PCI Cloud Guidance: Private Cloud Is The Preferred Way To GoWritten by Walter Conway
A 403 Labs QSA, PCI Columnist Walt Conway has worked in payments and technology for more than 30 years, 10 of them with Visa.
Cloud computing is here. For merchants and service providers, the question is how best to implement the technology. The PCI Security Standards Council (PCI SSC) recently released PCI DSS Cloud Computing Guidelines, a document that has important information for any retailer or merchant looking to take advantage of the benefits from cloud computing. This document is well written, and it has a lot of details both on how cloud computing works and on how merchants can be compliant in a cloud environment.
The guidance document begins with a simple statement: “It may be particularly challenging to validate PCI DSS compliance in a distributed, dynamic infrastructure such as a public or other shared cloud.” Using the phrase “particularly challenging” communicates that a merchant’s PCI compliance will be easier or harder depending on the chosen cloud deployment model.
One gem tells clients (a.k.a., merchants) they need to “obtain the details of the CSP’s [cloud service provider's] compliance validation.” The guidance goes on to suggest merchants review “The Executive Summary and Scope of Work sections” of the CSP’s report on compliance (ROC) and the “specific components, facilities, and services that were assessed.”
Securing a copy of the current attestation of compliance (AOC) for the CSP is a good start, but it is not enough. Merchants need to know the scope of the CSP’s assessment, which is not sufficiently detailed in the AOC. The special interest group (SIG) recognized this situation explicitly with its recommendation. The body of a CSP’s ROC is proprietary, and it may contain information that would not necessarily be useful or appropriate to share. But that does not have to be the case for parts of the Executive Summary and Scope of Work sections.
The Executive Summary of a ROC certainly contains proprietary information. However, the guidance advises the client and the CSP work together to provide the client with the information the client needs to be PCI compliant. Ideally, this information can be transmitted in a redacted Executive Summary (or part of it) that still defines the scope and lists the specific PCI DSS requirements assessed.
To the best of my knowledge, this is the first official guidance that tells merchants to go beyond asking for the AOC.
My experience with clients is that CSPs will share this documentation once they understand the reason, but it can sometimes take several calls and E-mails to get it. Hopefully, with the SIG’s—and maybe the PCI SSC’s—encouragement, every merchant can understand more easily what is the scope of its CSP’s PCI assessment. (Note to all merchants, whether or not you are considering cloud computing: Shouldn’t you get this same scoping detail for all your service providers?) Securing this documentation, coupled with a strong service-level agreement (SLA) as described in section 6.3.1, should give merchants increased confidence in their CSP and their own PCI DSS compliance.
This clear preference for a private cloud implementation may surprise some merchants, cloud providers and security experts. Speaking only for myself, though, I wasn’t surprised by the recommendations. This is because, like most QSAs, I have accepted that the preferred way to achieve PCI compliance in the cloud is with a private cloud. I was a little surprised, albeit pleasantly, by a number of gems tucked away inside the recommendations. Any merchant moving or planning to move its card processing to the cloud needs to digest the recommendations and some of the more subtle signals in this report.

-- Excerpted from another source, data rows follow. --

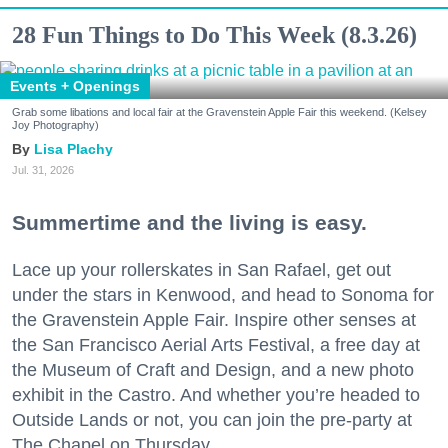
28 Fun Things to Do This Week (8.3.26)
Events + Openings
Grab some libations and local fair at the Gravenstein Apple Fair this weekend. (Kelsey
Joy Photography)
Lisa Plachy
Jul. 31, 2026
Summertime and the living is easy.
Lace up your rollerskates in San Rafael, get out
under the stars in Kenwood, and head to Sonoma for
the Gravenstein Apple Fair. Inspire other senses at
the San Francisco Aerial Arts Festival, a free day at
the Museum of Craft and Design, and a new photo
exhibit in the Castro. And whether you’re headed to
Outside Lands or not, you can join the pre-party at
The Chapel on Thursday.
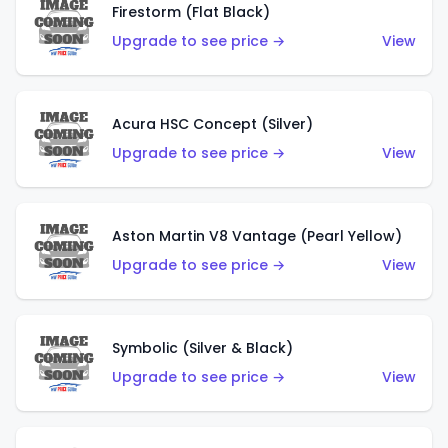
Firestorm (Flat Black)
Upgrade to see price →
View
Acura HSC Concept (Silver)
Upgrade to see price →
View
Aston Martin V8 Vantage (Pearl Yellow)
Upgrade to see price →
View
Symbolic (Silver & Black)
Upgrade to see price →
View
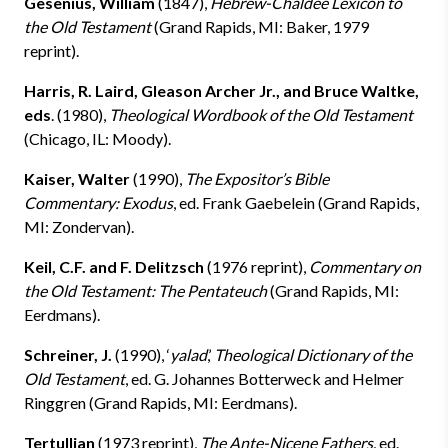
Gesenius, William
(1847),
Hebrew-Chaldee Lexicon to
the Old Testament
(Grand Rapids, MI: Baker, 1979
reprint).
Harris, R. Laird, Gleason Archer Jr., and Bruce Waltke,
eds
. (1980),
Theological Wordbook of the Old Testament
(Chicago, IL: Moody).
Kaiser, Walter
(1990),
The Expositor’s Bible
Commentary: Exodus
, ed. Frank Gaebelein (Grand Rapids,
MI: Zondervan).
Keil, C.F. and F. Delitzsch
(1976 reprint),
Commentary on
the Old Testament: The Pentateuch
(Grand Rapids, MI:
Eerdmans).
Schreiner, J.
(1990), ‘
yalad
,’
Theological Dictionary of the
Old Testament
, ed. G. Johannes Botterweck and Helmer
Ringgren (Grand Rapids, MI: Eerdmans).
Tertullian
(1973 reprint),
The Ante-Nicene Fathers
, ed.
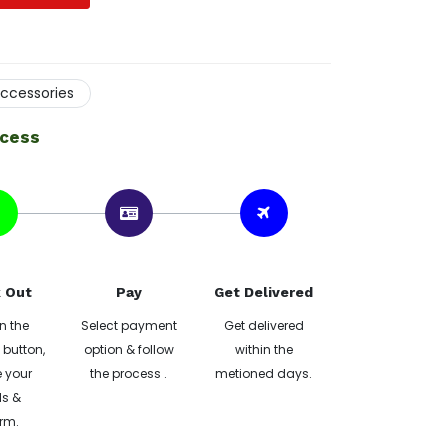
ccessories
ocess
 Out
Pay
Get Delivered
n the
Select payment
Get delivered
button,
option & follow
within the
 your
the process .
metioned days.
ls &
rm.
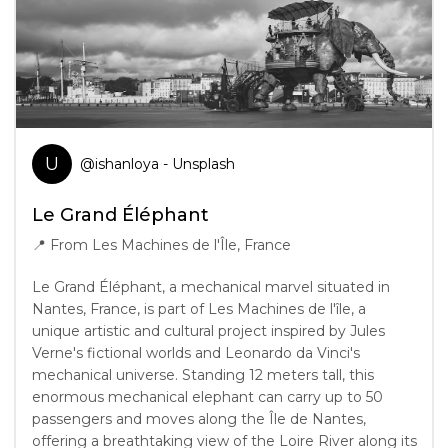
U
@
ishanloya
- Unsplash
Le Grand Éléphant
📍
From Les Machines de l'Île, France
Le Grand Éléphant, a mechanical marvel situated in
Nantes, France, is part of Les Machines de l'île, a
unique artistic and cultural project inspired by Jules
Verne's fictional worlds and Leonardo da Vinci's
mechanical universe. Standing 12 meters tall, this
enormous mechanical elephant can carry up to 50
passengers and moves along the Île de Nantes,
offering a breathtaking view of the Loire River along its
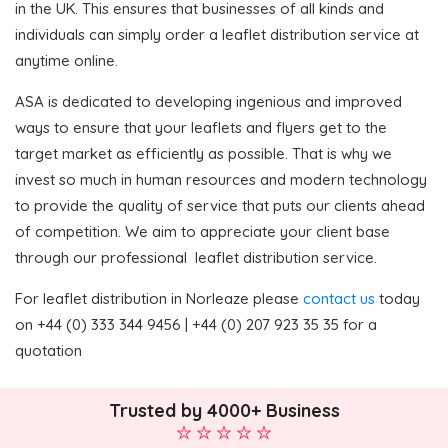
in the UK. This ensures that businesses of all kinds and
individuals can simply order a leaflet distribution service at
anytime online.
ASA is dedicated to developing ingenious and improved
ways to ensure that your leaflets and flyers get to the
target market as efficiently as possible. That is why we
invest so much in human resources and modern technology
to provide the quality of service that puts our clients ahead
of competition. We aim to appreciate your client base
through our professional leaflet distribution service.
For leaflet distribution in Norleaze please
contact us
today
on +44 (0) 333 344 9456 | +44 (0) 207 923 35 35 for a
quotation
Trusted by 4000+ Business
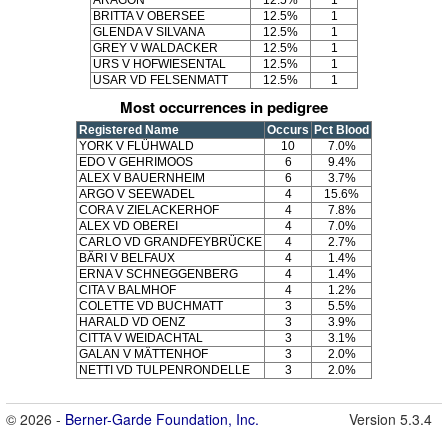
ARAGON
12.5%
1
BRITTA V OBERSEE
12.5%
1
GLENDA V SILVANA
12.5%
1
GREY V WALDACKER
12.5%
1
URS V HOFWIESENTAL
12.5%
1
USAR VD FELSENMATT
12.5%
1
Most occurrences in pedigree
Registered Name
Occurs
Pct Blood
YORK V FLÜHWALD
10
7.0%
EDO V GEHRIMOOS
6
9.4%
ALEX V BAUERNHEIM
6
3.7%
ARGO V SEEWADEL
4
15.6%
CORA V ZIELACKERHOF
4
7.8%
ALEX VD OBEREI
4
7.0%
CARLO VD GRANDFEYBRÜCKE
4
2.7%
BÄRI V BELFAUX
4
1.4%
ERNA V SCHNEGGENBERG
4
1.4%
CITA V BALMHOF
4
1.2%
COLETTE VD BUCHMATT
3
5.5%
HARALD VD OENZ
3
3.9%
CITTA V WEIDACHTAL
3
3.1%
GALAN V MÄTTENHOF
3
2.0%
NETTI VD TULPENRONDELLE
3
2.0%
© 2026 -
Berner-Garde Foundation, Inc.
Version 5.3.4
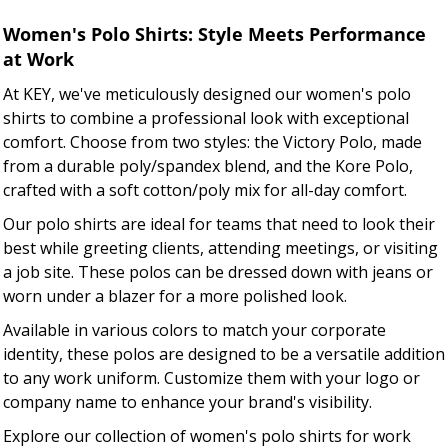
Women's Polo Shirts: Style Meets Performance
at Work
At KEY, we've meticulously designed our women's polo
shirts to combine a professional look with exceptional
comfort. Choose from two styles: the Victory Polo, made
from a durable poly/spandex blend, and the Kore Polo,
crafted with a soft cotton/poly mix for all-day comfort.
Our polo shirts are ideal for teams that need to look their
best while greeting clients, attending meetings, or visiting
a job site. These polos can be dressed down with jeans or
worn under a blazer for a more polished look.
Available in various colors to match your corporate
identity, these polos are designed to be a versatile addition
to any work uniform. Customize them with your logo or
company name to enhance your brand's visibility.
Explore our collection of women's polo shirts for work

Some cloud proponents will be disappointed in the document, but I think that is because they don’t understand the focus of the report. The guidelines are really not a generic overview of how to conduct business in the cloud. Rather, the Cloud SIG focused on how to process payment-card data in the cloud. And its conclusion is that the most practical way to be PCI compliant in the cloud is with a private cloud.

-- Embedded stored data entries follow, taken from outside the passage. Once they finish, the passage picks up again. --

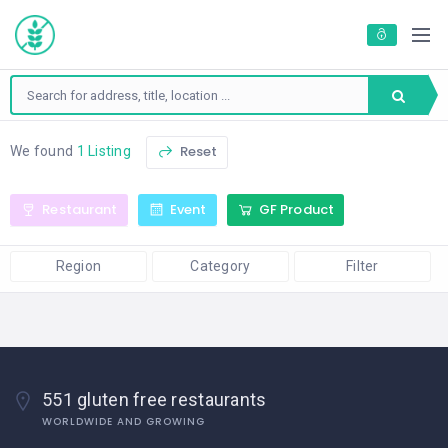
Reset
We found
1 Listing
Restaurant
Event
GF Product
Region
Category
Filter
551 gluten free restaurants
WORLDWIDE AND GROWING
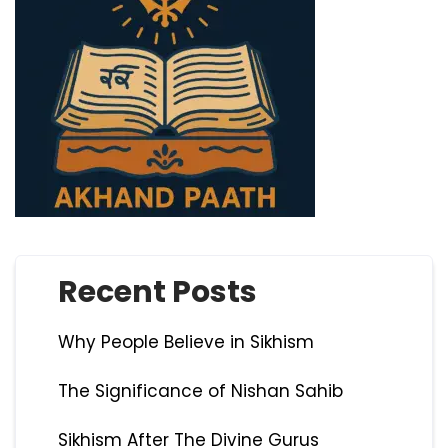
Recent Posts
Why People Believe in Sikhism
The Significance of Nishan Sahib
Sikhism After The Divine Gurus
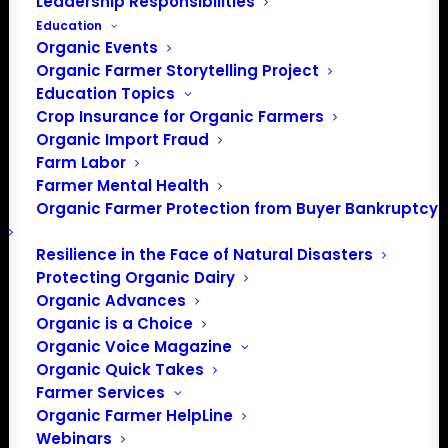
Leadership Responsibilities
Education
Events at this venue
Organic Events
Organic Farmer Storytelling Project
There were no results found.
Notice
Education Topics
Crop Insurance for Organic Farmers
Upcoming
Organic Import Fraud
Select
Farm Labor
date.
Farmer Mental Health
Previous
Today
Next
Organic Farmer Protection from Buyer Bankruptcy
Events
Events
Resilience in the Face of Natural Disasters
Subscribe to calendar
Protecting Organic Dairy
Organic Advances
Organic is a Choice
Organic Voice Magazine
Organic Quick Takes
Farmer Services
Organic Farmer HelpLine
Webinars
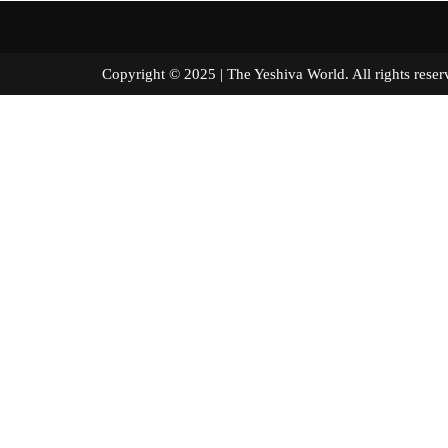
Copyright © 2025 | The Yeshiva World. All right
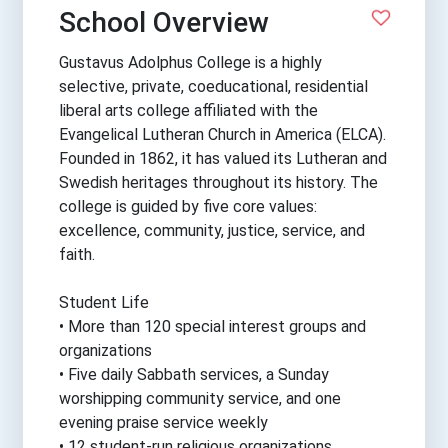
School Overview
Gustavus Adolphus College is a highly
selective, private, coeducational, residential
liberal arts college affiliated with the
Evangelical Lutheran Church in America (ELCA).
Founded in 1862, it has valued its Lutheran and
Swedish heritages throughout its history. The
college is guided by five core values:
excellence, community, justice, service, and
faith.
Student Life
• More than 120 special interest groups and
organizations
• Five daily Sabbath services, a Sunday
worshipping community service, and one
evening praise service weekly
• 12 student-run religious organizations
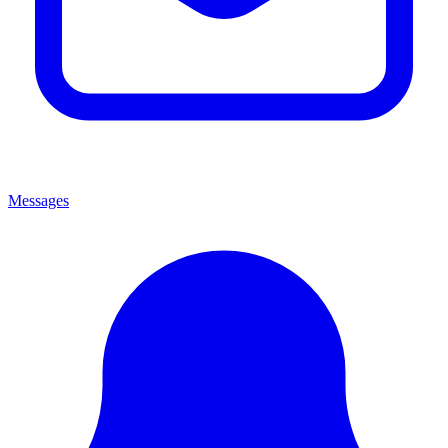
Messages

The SIG did not look at cloud computing for application development or E-mail; it looked at using the cloud to process payment-card data. Merchants can start by accepting a couple of basics about cloud computing, which, according to the guidance document, is a technology that is “yet to be standardized” and still an “evolving technology.” Some CSPs might take issue with this characterization. But from the point of view of the Cloud Computing Special Interest Group (SIG), which authored the report, it is a fair description.

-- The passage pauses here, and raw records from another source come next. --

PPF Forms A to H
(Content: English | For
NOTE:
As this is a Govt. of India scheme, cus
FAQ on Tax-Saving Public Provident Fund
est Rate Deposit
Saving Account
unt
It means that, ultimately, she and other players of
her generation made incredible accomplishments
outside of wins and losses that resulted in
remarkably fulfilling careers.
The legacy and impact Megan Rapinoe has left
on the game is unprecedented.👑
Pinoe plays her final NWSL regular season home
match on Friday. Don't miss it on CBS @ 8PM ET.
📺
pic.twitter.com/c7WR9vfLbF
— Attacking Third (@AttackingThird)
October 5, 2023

The guidance makes an important distinction between cloud deployment models (private, public, community and hybrid clouds) and cloud service models (software as a service [SaaS], platform as a service [PaaS] and infrastructure as a service [IaaS]). The differences between service models are very important, because the difference in service models in particular is control (i.e., responsibility) for PCI DSS compliance between the CSP and the merchant. The differences, however, are between cloud deployment models, which are the most critical.